The recent fall of part of the Matterhorn this summer made the front page of all the local newspapers of Switzerland. The emotional upheaval brought about by this event does not seem lodged in a new ecological consciousness (who has since stopped using his car?) but rather manifests a shaking of the Helvetic imagination. Additionally, this landslide exposes as well the fragility of the mountains, usually perceived as immutable and eternal, as it puts into question one of the pillars of Swiss identity. Although half-Italian, the Matterhorn had become the symbol of Switzerland. Its almost obsessive presence - from the packaging of the chocolate Toblerone to the last advertising campaign of the pencils by Caran d'Ache - attests to the emblematic status of the Matterhorn.
The mountain represents much more than a mere geological phenomenon. Moreover, it provides a veritable screen on which all the fantasies of urban society are projected. Formulated for the first time in the 18th century by the «inventors» of the mountains, who incidentally were all from the city, these representations curiously have not changed.(1) In affiliating Switzerland with the mountains, the 18th century does not only create a new identity but gives its reveries a definitive geographical place.(2)

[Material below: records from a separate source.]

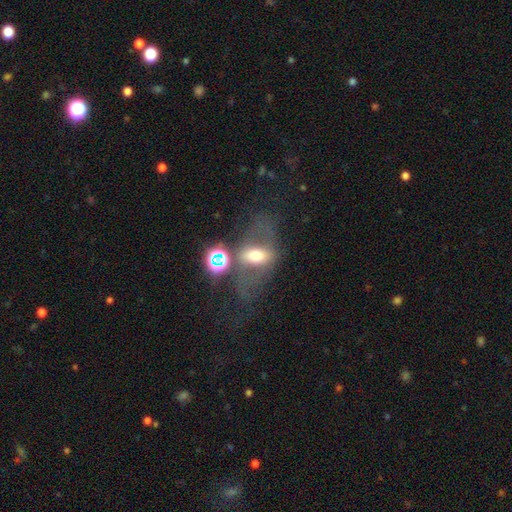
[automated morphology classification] A smooth galaxy with no disk features (43%).

Vote fractions:
- Smooth or featured? smooth: 43% / featured or disk: 41% / star or artifact: 17%
- Merging? none: 39% / major disturbance: 28% / minor disturbance: 18% / merger: 15%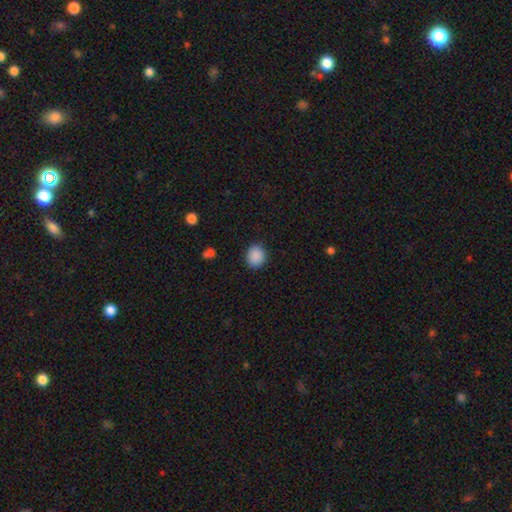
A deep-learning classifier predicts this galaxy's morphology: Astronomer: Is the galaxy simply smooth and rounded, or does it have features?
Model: smooth — 89%.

The most recurrent vision of the mountain is the one pertaining to a preserved world. Essentially following from the work of the humanist Albrecht von Haller, the mountain is seen as a terrestrial paradise. In his famous poem published in 1729, ‹die Alpen›, he lauds the probity and the simplicity of the alpine life whereby the morality of the society is associated with the virginity of the landscape.(3) Jean-Jacques Rousseau amplifies this idea. In his novel, ‹Julie ou la nouvelle Héloïse›, published in 1761, he insists on the moral order generated by the mountain. The Alps protect their inhabitants from the corruption of the city. Switzerland becomes the illustration of his theory on human nature. Louis Sébastien Mercier, who offered a critical overview of the life of Paris just before the French Revolution in ‹Le Tableau de Paris› from 1781-1788, sees also a link between mountains and democracy. Despotism is impossible in Switzerland, he explains, because one just needs to climb the mountains to be above the tyrant.
If the mountain can counter corruption, it can also prevent any kind of disorder. A sojourn in Switzerland is then recommended for the treatment of psychological and physical illnesses such as depression or tuberculosis. The development of natural medicine (A.Rickli) and the progress of bacteriology in the 19th century extend the predilection for an alpine respite. In the following century, the sheer number of sanatoriums built gives Switzerland the status of «Kurhaus Europas». This sanitary tourism labels not only the image of the country but also marks the territory. The intake of patients, sometimes very contagious, requires increased measures of hygiene and consequently the establishment of sanitation infrastructure. At the same time, the wealthy tourists expect to find in their hotel a tidiness that corresponds to the purity of the landscape. Limited first to touristic areas, this phenomenon spreads progressively to the rest of the country, making Switzerland the symbol of cleanliness.(4)
Whereas the drive for domination and conquest characterizes the capitalistic society, the undomesticated landscape of the mountains stands for a challenge. Since the ascension of the Mt Blanc by the geologist HoraceBénédicte de Saussure at the end of the 18th century, mountaineering evolved as one of the favorite sports of the next century. Because it demands temerity, tenacity, and precision, it is the place where one can reveal ones true personality. These qualities are also required by the industrial society.(5) It is not surprising that at the onset of neo-liberalism, winter sports are still in fashion. The audacity of current snowboarders, for example, responds to the intrepidity of the alpinist. This desire for domination finds its full expression in engineering projects of the period. In 1871, Nikiaus Riggenbach invents the rack railway. It is henceforth possible to access the coveted summit without fatigue, as long as one can afford a train ticket. A couple of years later, the tunnel of the St Gotthard is completed. The railway finally triumphs the great barrier of the Alps. By allowing anyone to cross it to his liking, the car further marks the conquest of the mountain. Escalated, slashed, lacerated, and finally penetrated, the mountain is definitively brought under the sway of man.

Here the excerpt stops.